> **ЗАДАЧИ ДЛЯ РЕШЕНИЯ**:
- a) Пожалуйста, определи, согласуются ли с фрагментом о «Рассказе неизвестного человека» утверждения (i) «Разговор ведут Зинаида Федоровна и „неизвестный человек“», (ii) «Зинаида Федоровна хочет услышать в ответ общие фразы» и (iii) «Инвалид сравнивает себя с библейским силачом». Для каждого ответь «да» или «нет» и приведи решающие слова фрагмента в точной цитате.
- b) Перепиши часть фрагмента о «Рассказе неизвестного человека», заменив «разговор» на «спор»: начни с места, где стоят слова «Или когда в», и закончи после слов «нельзя ответить сразу.».

> **ФРАГМЕНТ ТЕКСТА**:

● ● ● ● ● ● ●

Или когда в «Рассказе неизвестного человека» на тот же вопрос хочет получить ответ Зинаида Федоровна, то между нею и «неизвестным человеком» выходит такой разговор:
«— Что делать? — на этот вопрос нельзя ответить сразу.
Я прошу ответа по совести, Владимир Иванович, — сказала она, и лицо ее дрогнуло. — Раз я решаюсь задать вам этот вопрос, то не для того, чтобы слышать общие фразы. Я вас спрашиваю, что я должна здесь делать? И не только здесь, но вообще?.
.Служить идее можно не на одном каком-нибудь поприще. Если ошиблись, изверились в одном, то можно отыскать другое. Мир идей широк и неисчерпаем.
Мир идей! — проговорила она и насмешливо поглядела мне в лицо. — Так уж лучше мы перестанем. Что уж тут».
Да, «что уж тут», когда этот человек раньше в самом себе признал отсутствие «хотя бы кусочка какой-нибудь веры». По мысли автора, Зинаида Федоровна имеет перед собой инвалида, представителя изверившейся, обанкротившейся эпохи. Свое банкротство этот инвалид объясняет тем, что он, «подобно библейскому силачу, поднял на себя Газские ворота, чтобы отнести их на вершину горы, но только когда уже изнемог и навеки простился со своею молодостью, заметил, что эти ворота ему не по плечу, и что он обманул себя».
Стало быть, задачи, принятые на себя тем поколением, которое «неизвестный человек» представляет, оказались не по его силам. Между тем, возникли сомнения в разумности и ценности самих задач. Крушение упований, которыми жили люди предшествовавших десятилетий, торжество в жизни начал, прямо противоположных идеям, начертанным на знамени тех людей, — все это привело к скептическому отношению сначала к этим идеям, а затем и вообще к активной роли каких бы то ни было идей (и людей) в историческом процессе.

● ● ● ● ● ● ●

> **СОХРАНЁННЫЕ ЗАПИСИ**:
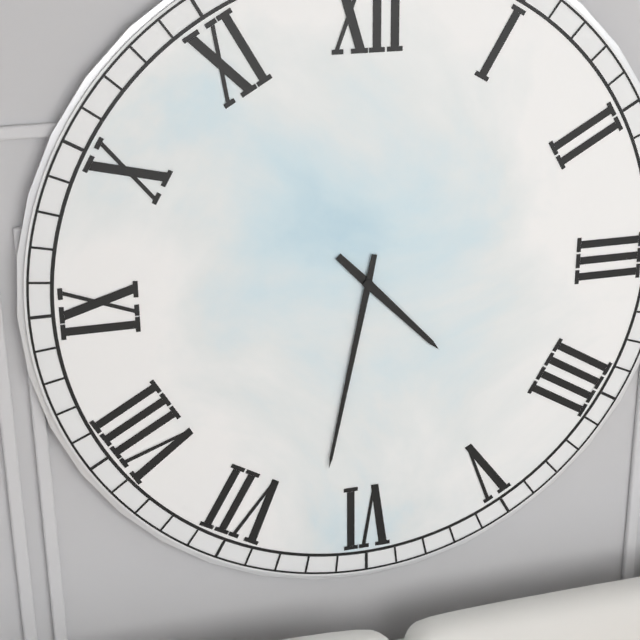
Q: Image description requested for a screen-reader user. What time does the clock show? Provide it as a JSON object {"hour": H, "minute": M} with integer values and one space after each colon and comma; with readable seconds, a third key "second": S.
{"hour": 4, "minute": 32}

● ● ● ● ● ● ●

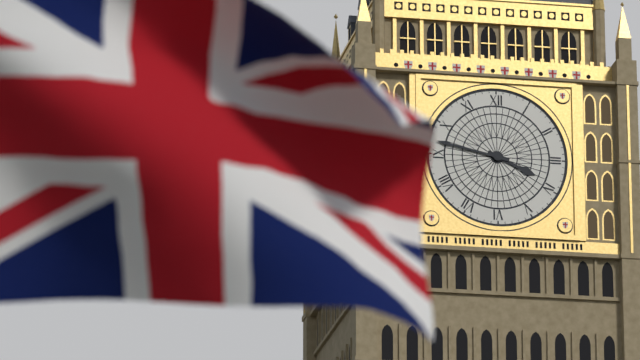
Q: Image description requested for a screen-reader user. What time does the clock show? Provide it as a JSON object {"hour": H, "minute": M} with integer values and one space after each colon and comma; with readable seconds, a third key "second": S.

● ● ● ● ● ● ●

> **ОТВЕТЫ К УПРАЖНЕНИЮ**:
- a)
(i) Да: «между нею и «неизвестным человеком» выходит такой разговор».
(ii) Нет: «Раз я решаюсь задать вам этот вопрос, то не для того, чтобы слышать общие фразы».
(iii) Да: «подобно библейскому силачу, поднял на себя Газские ворота».

- b)
Или когда в «Рассказе неизвестного человека» на тот же вопрос хочет получить ответ Зинаида Федоровна, то между нею и «неизвестным человеком» выходит такой спор:
«— Что делать? — на этот вопрос нельзя ответить сразу.